The May version of the Oklahoma bill provided catastrophic health emergency powers to the governor and state officials. The bill ensured that only the governor could grant local officials clearly defined authorities during a catastrophic health emergency. As reported in the press, the bill stripped “local officials of the authority to separate ill or exposed people, issue vaccinations, and take other steps to prevent, manage, and contain health threats.”
On May 14, 2020, this new bill passed the Oklahoma House the day after it was introduced. It was sent to the Senate next, who adjourned without passing the bill but managed to pass a different preemptive law the next day. On May 15, 2020, the Oklahoma House passed a bill, previously passed by the Senate, preempting local authorities from passing “red flag” laws that restrict firearm access for people considered an imminent danger to themselves or others. The state legislature sent this bill to the governor the same day, and he signed it into law the following week.

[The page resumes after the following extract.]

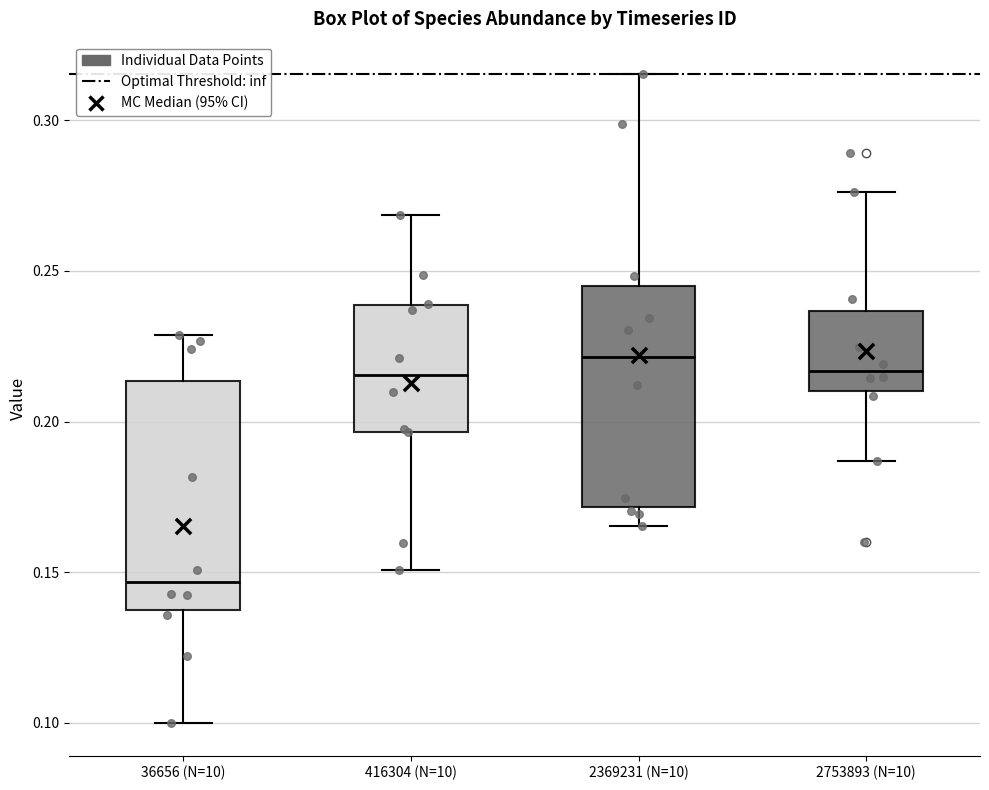

Reading left to right, transcribe this box plot: for each box, give where its median line is, the range the box spans, and where its two whiskers end, as read against the y-axis. The values are not printed on the chart, so give them approximately, as read against the axis.

36656 (N=10): median 0.145, box 0.140 to 0.215, whiskers 0.100 to 0.230
416304 (N=10): median 0.215, box 0.195 to 0.240, whiskers 0.150 to 0.270
2369231 (N=10): median 0.220, box 0.170 to 0.245, whiskers 0.165 to 0.315
2753893 (N=10): median 0.215, box 0.210 to 0.235, whiskers 0.185 to 0.275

These tactics are not new. This strategy is just one of many we found state legislators to have used to pass, obscure, and support preemption−often in favor of commercial interests and the at the behest of industry− from 2014 through 2018, in the context of tobacco control, firearms, paid sick leave, food and nutrition, and civil rights (notably related to LGBTQ discrimination).
Our study, published in the American Journal of Preventive Medicine, found that state legislators
(1) passed preemptive bills quickly (in less than one month); (2) obscured their actions by adding preemption to preexisting bills on unrelated topics, bundling preemption of multiple unrelated topics or titling bills in ways that did not reflect a bill’s substance; (3) publicly repealed a controversial law preempting civil rights and paid sick leave but replacing it with identical preemption; (4) preempted litigation; and (5), in the context of firearms, enacted punitive preemption, allowing local governments and officials to be sued for acting in a way the state deems preempted.
Though we found that most preemptive bills passed through state legislature in two to six months, we identified 11 bills that passed through both houses in fewer than 19 days, most within 1 to 4 days. We also identified four instances, in addition to the Oklahoma emergency powers bill described above, where preemption was added to preexisting bills on unrelated topics:
- Preemption of paid sick leave was added to a bill outlawing puppy mills in Ohio.
- Preemption of food and nutrition policy was added to a California state budget bill.
- Preemption of tobacco control was added to a bill addressing kidney disease and funding dialysis centers in Hawaii.
- A Pennsylvania bill establishing scholarship programs was gutted and replaced with a state budget that included the preemption of tobacco control within days.
These preemption strategies, employed by state policymakers and other proponents, obscure not only the public debate about preemption but the underlying public health and social justice issues at stake. And our research suggests that legislators may be increasing their use of these strategies to obscure preemption.